Le cinéaste français Claude Lanzmann recevra jeudi un Ours d'or d'honneur des mains du jury de la Berlinale pour l'ensemble de son œuvre. Un symbole fort pour l'auteur du documentaire "Shoah" qui se voulait libérateur pour les Allemands.
Ému et fier, le réalisateur français Claude Lanzmann se prépare à recevoir, jeudi 14 février, un Ours d’or d’honneur pour l’ensemble de sa carrière lors de la Berlinale, le festival international du film qui se tient à Berlin jusqu'au 17 février.
"Cela me fait très plaisir, cela m’émeut, cela me rend fier, confie-t-il à FRANCE 24, à quelques heures de la remise officielle de sa récompense. J’aime les ours, tous les ours, et un Ours d’or c’est encore mieux," plaisante-t-il. Le symbole est fort pour l’homme, attaché au cours de sa vie à perpétuer la mémoire de l'extermination des juifs par l'Allemagne nazie, qui a souhaité que son œuvre-phare, "Shoah", soit libératrice pour les Allemands. À 87 ans, il parle désormais d’une "mission accomplie."
Dès sa première diffusion en Allemagne en 1986, un an après sa sortie en France, le documentaire fleuve de neuf heures et demi sur le génocide des juifs en Europe durant la Seconde Guerre mondiale a été très bien reçu. "Le film a été accueilli magnifiquement par le public allemand," se souvient-il. "Shoah", l’œuvre d’une vie selon certains, a occupé 11 années de celle de Claude Lanzmann.
Toutefois, au-delà de ce succès, c’est la carrière entière du résistant de Clermont-Ferrand qui est mise à l’honneur au cours de la 63e édition du festival. Jeudi soir, ce sera "Sobibor, 14 octobre 1943, 16 heures", un film dédié à la seule révolte réussie dans un camp d’extermination, qui sera projeté dans le cadre de la Berlinale. "C’est un film sur des juifs qui tuent des Allemands, le fait de le diffuser, ça a de la classe, du panache !" commente Claude Lanzmann, qui ne tarit pas d’éloges sur le travail de mémoire du peuple allemand. "Je trouve que, dans l’ensemble, les Allemands ont bien travaillé, plus que les Français, d’une certaine façon", confiait-il récemment dans un entretien accordé à l’AFP. Possiblement une manière d’évoquer la guerre en Algérie, dont il fut l’un des fervents opposants.
Une carrière tournée vers Israël
Très marqué par son enfance au cours de laquelle son père lui a enseigné la méfiance à l’égard des SS, Claude Lanzmann est fils d’immigrés juifs de l’Europe de l’Est. Très vite après la fin de la guerre, il veut se confronter aux Allemands en civil et part à Berlin. Il y restera deux ans, subjugué par cette ville sous blocus qu’il qualifie de "merveilleuse". "Berlin est une ville avec laquelle j’ai des relations singulières," résume-t-il.
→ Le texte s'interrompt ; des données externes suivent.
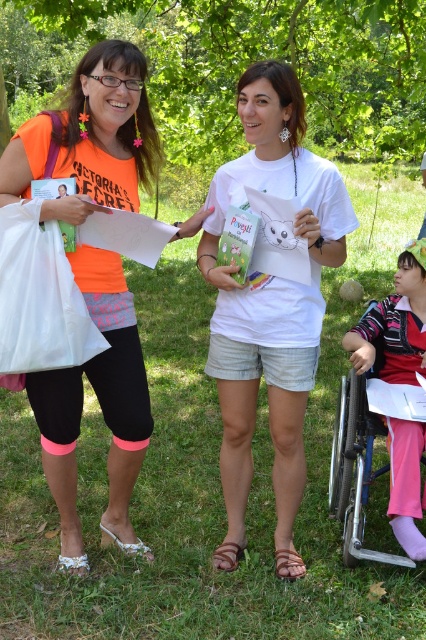
Question: Which of these objects is positioned farthest from the white fabric bag at left?

Choices:
 (A) neon orange fabric at left
 (B) pink fabric pants at lower right
 (C) white matte t-shirt at center

Answer: (B)

Question: Which is farther from the white fabric bag at left?

Choices:
 (A) neon orange fabric at left
 (B) white matte t-shirt at center

Answer: (B)

Question: Does neon orange fabric at left have a lesser width compared to pink fabric pants at lower right?

Choices:
 (A) no
 (B) yes

Answer: (A)

Question: Can you confirm if white matte t-shirt at center is positioned to the left of white fabric bag at left?

Choices:
 (A) no
 (B) yes

Answer: (A)

Question: Which point is farther from the camera taking this photo?

Choices:
 (A) (405, 492)
 (B) (66, 458)
 (C) (5, 269)
 (D) (305, 195)

Answer: (A)

Question: Does neon orange fabric at left appear under white fabric bag at left?

Choices:
 (A) no
 (B) yes

Answer: (B)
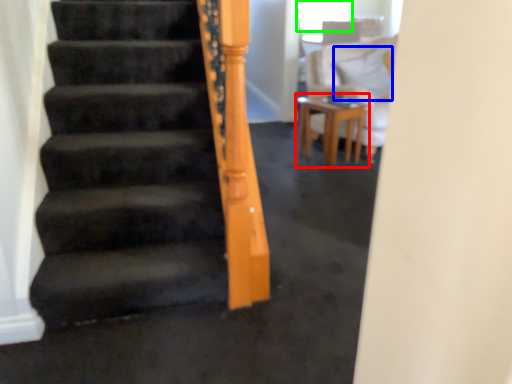
Question: Estimate the real-world distances between objects in this image. Which object is farther from table (highlighted by a red box), pillow (highlighted by a blue box) or window screen (highlighted by a green box)?

Choices:
 (A) pillow
 (B) window screen

Answer: (B)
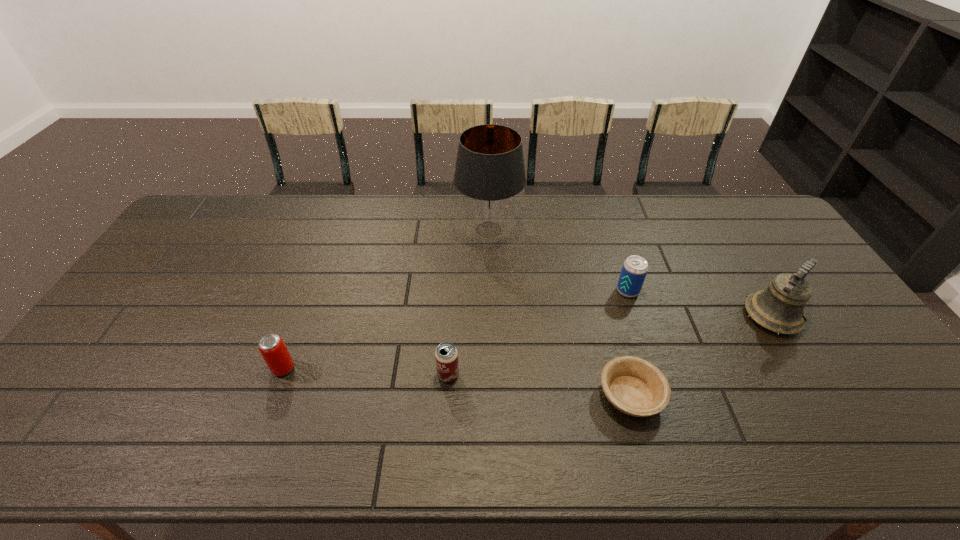
Where is `free space located 0.300m on the back of the farthest beer can`? The image size is (960, 540). free space located 0.300m on the back of the farthest beer can is located at coordinates (606, 222).

The height and width of the screenshot is (540, 960). What are the coordinates of `vacant space located on the right of the leftmost object` in the screenshot? It's located at (426, 368).

The image size is (960, 540). I want to click on free space located on the left of the second beer can from right to left, so [280, 375].

Locate an element on the screen. This screenshot has width=960, height=540. vacant space positioned on the left of the bowl is located at coordinates (450, 395).

At what (x,y) coordinates should I click in order to perform the action: click on object positioned at the far edge. Please return your answer as a coordinate pair (x, y). This screenshot has width=960, height=540. Looking at the image, I should click on (489, 172).

This screenshot has height=540, width=960. In order to click on object present at the near edge in this screenshot , I will do `click(635, 386)`.

The width and height of the screenshot is (960, 540). Find the location of `object positioned at the right edge`. object positioned at the right edge is located at coordinates (780, 308).

In the image, there is a desktop. At what (x,y) coordinates should I click in order to perform the action: click on vacant space at the far edge. Please return your answer as a coordinate pair (x, y). The image size is (960, 540). Looking at the image, I should click on (360, 195).

Locate an element on the screen. The height and width of the screenshot is (540, 960). vacant space at the near edge of the desktop is located at coordinates (683, 437).

Locate an element on the screen. vacant space at the left edge is located at coordinates (105, 418).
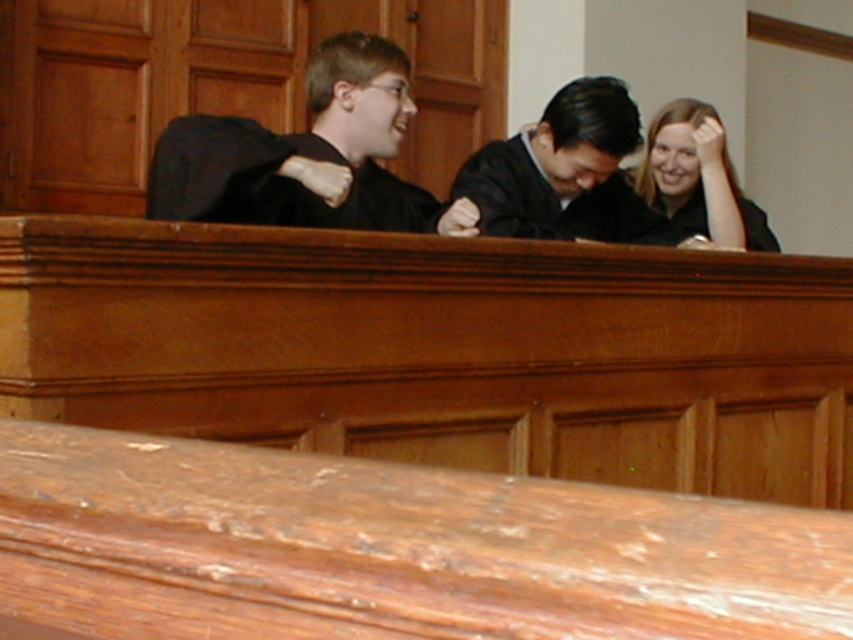
Question: Which of these objects is positioned closest to the black matte/black suit at left?

Choices:
 (A) matte black shirt at upper right
 (B) black matte robe at center

Answer: (B)

Question: From the image, what is the correct spatial relationship of black matte robe at center in relation to matte black shirt at upper right?

Choices:
 (A) below
 (B) above

Answer: (A)

Question: Based on their relative distances, which object is nearer to the black matte robe at center?

Choices:
 (A) black matte/black suit at left
 (B) matte black shirt at upper right

Answer: (B)

Question: Where is black matte robe at center located in relation to matte black shirt at upper right in the image?

Choices:
 (A) left
 (B) right

Answer: (A)

Question: Can you confirm if black matte robe at center is positioned below black matte robe at left?

Choices:
 (A) no
 (B) yes

Answer: (A)

Question: Among these objects, which one is farthest from the camera?

Choices:
 (A) matte black shirt at upper right
 (B) black matte robe at center
 (C) black matte robe at left

Answer: (A)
Bande annonce du film "Shoah"
Claude Lanzmann embrasse ensuite une carrière couronnée de succès. Journaliste, il devient directeur de la revue Les Temps modernes, co-fondée par Simone de Beauvoir dont il fut le compagnon. Il est par ailleurs acclamé par la critique pour ses mémoires intitulées "Le Lièvre de Patagonie", considérées comme un recueil de témoignages historiques du XXe siècle. D’autres documentaires ont toutefois inspiré des critiques plus mesurées, à l’instar de "Tsahal" ou "Pourquoi Israël". Ainsi, l’absence, par exemple, d’évocation de la guerre au Liban dans son documentaire sur l’armée israélienne a contribué à bâtir l’image partiale d’un représentant de l’État hébreu.
À la question "pourquoi cette récompense aujourd’hui ?", le cinéaste se contente de répondre qu’"aujourd’hui c’est très bien," qu’il n’est pas encore mort. Vivant, l’homme l’est bel est bien : un nouveau documentaire, intitulé "Le Dernier des injustes", consacré au Grand-Rabbin de Vienne sous le nazisme, sortira courant 2013... l’année du 80e anniversaire de l’accession au pouvoir d’Adolf Hitler.